Es actriz, música, compositora, e investigadora, Yamilen Quebrada Alzate, una de las figuras más polifacéticas de la escena cultural de Pereira. Formada en la Universidad Tecnológica de Pereira, tiene una trayectoria de más de dos décadas en las que la creación no conoce fronteras.
Entre el teatro de muñecos, la investigación de oralidades del Pacífico y el Caribe, y la antropología teatral, piensa que el arte en Colombia es un acto de resistencia permanente que se vive las 24 horas a través de una ‘energía lunar’ que transforma la realidad en ritos de ancestralidad.
Un tejido de música y tablas
La identidad artística de Yamilen Quebrada, es difícil de encasillar debido a su constante tránsito por diversas disciplinas que ella engloba bajo el concepto de artes vivas. Su formación académica es robusta, ha desarrollado una carrera que abarca desde la composición de bandas sonoras para teatro hasta la interpretación de géneros tan variados que abarca desde el blues y el jazz, pasa por el tango y llega hasta la música sinfónica. Aunque domina instrumentos como el piano, la guitarra y la percusión, su rol principal en la música es el canto, una labor que vincula estrechamente con la escritura de poesía, que fue publicada en antologías de poetas pereiranos.
Huellas
Desde 1999, se vinculó a colectivos emblemáticos como La Tropa Teatro, donde trabajó durante 10 años en la creación de bandas sonoras y actuación, también lideró procesos de investigación musical en el Chocó con el grupo de cantadoras Platino, rescatando y resignificando letras tradicionales para promover el empoderamiento femenino frente a entornos históricamente machistas.

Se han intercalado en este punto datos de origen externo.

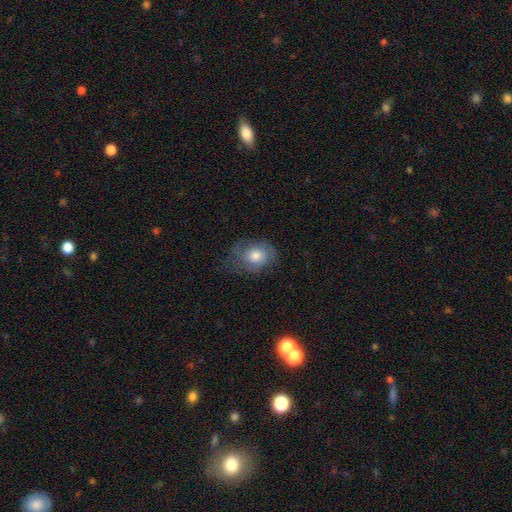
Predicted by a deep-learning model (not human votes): A smooth galaxy with no disk features (55%) that is in between round and cigar-shaped (61%). Merging: none (50%).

De la serpiente a las chuanas
Este año, Yamilen mantiene una agenda vibrante que combina el teatro clásico con la tradición popular. Actualmente, forma parte del colectivo Sumando Arte a través del proyecto de teatro de muñecos ‘Patafísico’, donde interpreta a la Serpiente y al Rey en el montaje de ‘El Principito’, obra para la cual también compuso la banda sonora. Esta producción tendrá temporada entre marzo y abril, precedida por una exposición de los elementos vivos del montaje en el espacio Ladreos.
En paralelo, desde hace cinco años integra el colectivo Son de Fuego, dedicado a la investigación de las músicas tradicionales de la Costa Atlántica, específicamente gaitas. Su proyecto más visible es la ‘Rueda de chuanas, tambores y bailes cantados’ que se realiza cada 15 días en el Parque Olaya Herrera. Este espacio, sostenido de manera independiente y por voluntad propia de los artistas, se ha convertido en un punto de encuentro que se extiende desde la noche hasta el inicio de la madrugada para mantener viva la tradición oral en el corazón de Pereira.
Originaria
En el camino de la ancestralidad, su apuesta más personal y reciente es el Proyecto Originaria, una iniciativa de investigación-creación que inició hace un año y medio. Este proyecto itinerante es una síntesis de su camino a través de las artes vivas para el reconocimiento del ser. Originaria no es solo un montaje artístico, incluye talleres de empoderamiento para mujeres a través del tejido, el canto y la antropología teatral.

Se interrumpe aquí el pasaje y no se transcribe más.